The Golden Glove and 3 Other Lesser-Known Serial Killer Horror Movies You Haven't Seen

These films are less well known than hits like The Silence of the Lambs and Zodiac, but they are no less chilling.
Playing a serial killer, real or fictional, is a real challenge for any actor, even the most fearless. Not everyone can afford to look into the minds of real psychopaths – after all, if you stare into the abyss long enough, it begins to stare back at you.
1. 10 Rillington Place, 1971
In the early 1940s, British man John Christie killed at least six people, including his own wife. He was not caught until 1953, ten years after the first attack. It is known that the madman's victims included an underage girl and a pregnant woman.

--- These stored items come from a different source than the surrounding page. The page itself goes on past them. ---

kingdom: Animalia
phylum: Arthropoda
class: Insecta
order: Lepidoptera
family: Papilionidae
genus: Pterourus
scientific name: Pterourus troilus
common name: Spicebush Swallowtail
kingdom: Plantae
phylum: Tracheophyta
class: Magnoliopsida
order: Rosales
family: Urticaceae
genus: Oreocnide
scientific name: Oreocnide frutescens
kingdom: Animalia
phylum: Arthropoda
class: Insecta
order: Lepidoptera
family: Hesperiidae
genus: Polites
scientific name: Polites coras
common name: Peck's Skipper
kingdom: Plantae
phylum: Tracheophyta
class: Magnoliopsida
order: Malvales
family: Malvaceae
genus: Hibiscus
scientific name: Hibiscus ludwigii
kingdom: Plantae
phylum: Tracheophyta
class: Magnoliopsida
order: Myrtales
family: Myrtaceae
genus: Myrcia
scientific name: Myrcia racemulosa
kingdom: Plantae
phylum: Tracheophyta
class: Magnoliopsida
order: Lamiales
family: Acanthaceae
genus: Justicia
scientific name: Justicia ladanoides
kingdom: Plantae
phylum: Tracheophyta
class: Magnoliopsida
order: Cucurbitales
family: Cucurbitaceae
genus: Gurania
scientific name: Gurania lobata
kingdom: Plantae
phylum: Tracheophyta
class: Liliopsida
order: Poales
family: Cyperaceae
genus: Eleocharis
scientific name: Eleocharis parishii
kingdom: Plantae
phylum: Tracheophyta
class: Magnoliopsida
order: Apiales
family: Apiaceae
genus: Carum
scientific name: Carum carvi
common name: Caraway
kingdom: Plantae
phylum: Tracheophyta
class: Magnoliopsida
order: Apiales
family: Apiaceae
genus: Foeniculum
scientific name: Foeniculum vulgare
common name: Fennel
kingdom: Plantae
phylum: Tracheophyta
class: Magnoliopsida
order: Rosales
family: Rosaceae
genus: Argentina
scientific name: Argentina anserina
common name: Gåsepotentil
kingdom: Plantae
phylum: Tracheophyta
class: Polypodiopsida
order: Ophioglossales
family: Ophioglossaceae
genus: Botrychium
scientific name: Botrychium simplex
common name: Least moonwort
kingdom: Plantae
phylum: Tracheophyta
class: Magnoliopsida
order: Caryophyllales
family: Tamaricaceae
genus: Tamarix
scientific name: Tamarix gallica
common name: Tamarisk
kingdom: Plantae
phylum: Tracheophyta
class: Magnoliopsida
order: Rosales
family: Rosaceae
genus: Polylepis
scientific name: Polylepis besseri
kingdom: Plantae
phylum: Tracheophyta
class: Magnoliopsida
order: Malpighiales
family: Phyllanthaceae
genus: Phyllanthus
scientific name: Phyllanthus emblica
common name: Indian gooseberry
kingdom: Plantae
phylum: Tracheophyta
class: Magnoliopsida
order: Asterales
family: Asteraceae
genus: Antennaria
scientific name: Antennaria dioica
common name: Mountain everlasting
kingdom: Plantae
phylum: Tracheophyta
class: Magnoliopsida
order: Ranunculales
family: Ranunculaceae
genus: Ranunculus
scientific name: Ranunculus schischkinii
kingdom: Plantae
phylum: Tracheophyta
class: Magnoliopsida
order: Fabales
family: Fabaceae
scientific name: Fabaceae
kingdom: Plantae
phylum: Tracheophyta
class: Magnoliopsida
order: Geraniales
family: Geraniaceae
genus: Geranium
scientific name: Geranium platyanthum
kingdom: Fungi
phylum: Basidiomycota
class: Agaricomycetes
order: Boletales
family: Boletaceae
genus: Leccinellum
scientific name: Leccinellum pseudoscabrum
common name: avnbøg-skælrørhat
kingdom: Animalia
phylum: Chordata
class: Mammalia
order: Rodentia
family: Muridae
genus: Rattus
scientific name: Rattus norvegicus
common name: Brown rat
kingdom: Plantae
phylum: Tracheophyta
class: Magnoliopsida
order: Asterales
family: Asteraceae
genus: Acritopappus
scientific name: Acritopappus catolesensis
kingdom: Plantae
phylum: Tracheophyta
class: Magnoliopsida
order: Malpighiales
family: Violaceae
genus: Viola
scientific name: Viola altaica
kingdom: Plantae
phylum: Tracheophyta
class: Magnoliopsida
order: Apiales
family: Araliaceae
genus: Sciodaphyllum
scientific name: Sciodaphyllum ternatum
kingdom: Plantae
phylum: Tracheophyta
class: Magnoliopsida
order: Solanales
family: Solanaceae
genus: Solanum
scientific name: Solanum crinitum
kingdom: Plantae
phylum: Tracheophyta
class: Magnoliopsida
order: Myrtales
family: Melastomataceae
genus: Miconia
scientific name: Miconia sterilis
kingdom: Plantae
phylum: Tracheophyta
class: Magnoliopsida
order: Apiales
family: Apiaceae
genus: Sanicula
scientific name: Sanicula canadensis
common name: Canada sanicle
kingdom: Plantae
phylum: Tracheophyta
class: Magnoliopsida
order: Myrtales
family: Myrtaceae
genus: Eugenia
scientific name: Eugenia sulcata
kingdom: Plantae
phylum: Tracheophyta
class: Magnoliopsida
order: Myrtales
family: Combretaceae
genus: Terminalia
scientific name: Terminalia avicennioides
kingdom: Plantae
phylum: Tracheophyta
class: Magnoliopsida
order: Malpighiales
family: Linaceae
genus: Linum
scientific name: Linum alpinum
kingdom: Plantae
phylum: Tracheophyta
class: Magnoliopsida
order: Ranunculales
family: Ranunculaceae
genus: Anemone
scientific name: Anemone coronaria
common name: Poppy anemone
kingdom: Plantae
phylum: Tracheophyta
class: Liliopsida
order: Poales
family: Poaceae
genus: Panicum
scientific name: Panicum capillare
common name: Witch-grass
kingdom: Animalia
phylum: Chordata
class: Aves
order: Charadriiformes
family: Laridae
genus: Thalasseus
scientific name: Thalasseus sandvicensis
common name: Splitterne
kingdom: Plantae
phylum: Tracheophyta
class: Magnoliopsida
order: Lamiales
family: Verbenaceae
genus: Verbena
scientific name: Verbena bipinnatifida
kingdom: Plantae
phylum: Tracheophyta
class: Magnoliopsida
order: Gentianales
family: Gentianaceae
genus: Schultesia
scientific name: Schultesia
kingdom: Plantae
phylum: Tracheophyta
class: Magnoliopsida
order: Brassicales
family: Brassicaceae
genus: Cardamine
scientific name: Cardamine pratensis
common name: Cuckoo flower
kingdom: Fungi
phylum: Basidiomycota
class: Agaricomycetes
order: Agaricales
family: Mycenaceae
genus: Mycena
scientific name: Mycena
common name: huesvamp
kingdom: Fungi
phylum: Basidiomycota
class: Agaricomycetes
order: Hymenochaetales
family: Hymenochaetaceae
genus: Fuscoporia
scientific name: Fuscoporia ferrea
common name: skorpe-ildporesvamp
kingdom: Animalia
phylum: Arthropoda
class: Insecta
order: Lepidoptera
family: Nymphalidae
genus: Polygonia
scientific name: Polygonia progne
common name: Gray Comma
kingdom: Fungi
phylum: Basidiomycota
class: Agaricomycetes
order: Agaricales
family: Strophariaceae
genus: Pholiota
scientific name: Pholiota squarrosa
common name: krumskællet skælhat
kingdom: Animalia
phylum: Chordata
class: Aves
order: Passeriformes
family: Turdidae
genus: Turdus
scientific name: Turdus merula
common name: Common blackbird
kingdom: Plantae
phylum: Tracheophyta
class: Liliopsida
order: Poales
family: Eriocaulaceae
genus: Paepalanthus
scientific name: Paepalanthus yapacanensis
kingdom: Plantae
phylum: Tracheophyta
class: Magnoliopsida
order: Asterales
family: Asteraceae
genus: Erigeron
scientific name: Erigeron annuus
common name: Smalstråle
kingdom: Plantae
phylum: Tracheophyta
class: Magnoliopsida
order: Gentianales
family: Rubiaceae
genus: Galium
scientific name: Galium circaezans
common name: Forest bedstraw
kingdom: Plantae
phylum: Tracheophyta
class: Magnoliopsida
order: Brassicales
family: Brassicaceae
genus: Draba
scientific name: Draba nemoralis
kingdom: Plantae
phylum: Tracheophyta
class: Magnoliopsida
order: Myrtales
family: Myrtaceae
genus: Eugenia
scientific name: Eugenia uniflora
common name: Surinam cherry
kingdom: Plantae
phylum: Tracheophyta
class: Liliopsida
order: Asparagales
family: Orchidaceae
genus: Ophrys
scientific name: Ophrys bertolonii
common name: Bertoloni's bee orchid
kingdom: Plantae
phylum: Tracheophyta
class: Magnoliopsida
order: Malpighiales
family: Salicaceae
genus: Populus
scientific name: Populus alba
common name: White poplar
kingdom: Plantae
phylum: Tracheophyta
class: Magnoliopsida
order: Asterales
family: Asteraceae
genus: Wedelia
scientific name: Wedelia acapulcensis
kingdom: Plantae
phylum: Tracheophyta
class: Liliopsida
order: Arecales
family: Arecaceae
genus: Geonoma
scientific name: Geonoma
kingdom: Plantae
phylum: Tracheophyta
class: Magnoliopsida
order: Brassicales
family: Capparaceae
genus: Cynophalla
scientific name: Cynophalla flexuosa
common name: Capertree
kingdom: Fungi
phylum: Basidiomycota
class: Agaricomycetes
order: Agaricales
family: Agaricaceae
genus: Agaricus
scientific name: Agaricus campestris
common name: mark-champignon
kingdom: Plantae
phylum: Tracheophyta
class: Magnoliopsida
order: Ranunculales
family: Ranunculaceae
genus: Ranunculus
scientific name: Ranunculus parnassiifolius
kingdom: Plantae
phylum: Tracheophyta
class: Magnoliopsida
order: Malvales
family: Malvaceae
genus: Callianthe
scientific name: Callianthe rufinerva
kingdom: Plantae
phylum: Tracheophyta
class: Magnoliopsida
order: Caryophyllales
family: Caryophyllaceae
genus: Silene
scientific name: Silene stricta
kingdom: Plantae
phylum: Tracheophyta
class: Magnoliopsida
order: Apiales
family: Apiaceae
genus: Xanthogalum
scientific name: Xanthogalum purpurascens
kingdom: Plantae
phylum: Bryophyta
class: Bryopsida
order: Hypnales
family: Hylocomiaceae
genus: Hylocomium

In the 1971 biographical film 10 Rillington Place, the role of Christie was played by Richard Attenborough. The actor himself hated his character, but took the job anyway, without even reading the script – he wanted to test his acting skills.
2. The Chaser, 2008
Pimp and former policeman Joong-ho notices that several sex workers have disappeared. All the girls vanished after a meeting with a client. Joong-ho tracks down the psychopath, who leaves the bodies in an abandoned house.
The pimp even catches the killer, but there is not enough evidence. Joong-ho is running out of time – the sex worker who was the last to answer the madman's call might still be alive.
As is typical for Korean movies, there is a lot of blood, spectacular car chases through the narrow streets of Seoul and brutal fights.
3. The Golden Glove, 2019
Fatih Akin's The Golden Glove is one of those movies that touches all of the viewer's senses. On the Reeperbahn, the red-light district in Hamburg's St. Pauli district, there is a tavern called The Golden Glove.
The worker and alcoholic Fritz Honka drinks every night and tries to take future victims home with him. The maniac saws women into pieces right in his own home and stores the corpses in an empty room behind the walls.
The stench is unbelievable, but Honka always fools his neighbors by inventing blockages in the plumbing.
4. The Vanishing, 1993
In 1993, five years after the original German-Dutch film, director George Sluizer made an auto remake of The Vanishing with young Hollywood stars.
Aspiring writer Jeff and his fiancée Diane go on a romantic trip. At a gas station in Washington State, the woman disappears without a trace, and Jeff loses his peace for several years.
No one could have imagined that Barney, a chemistry teacher and family man, was responsible for the high-profile crime. This is an exemplary thriller about the impossibility of letting go of the secrets of the past and the demons that lie dormant in the souls of ordinary people.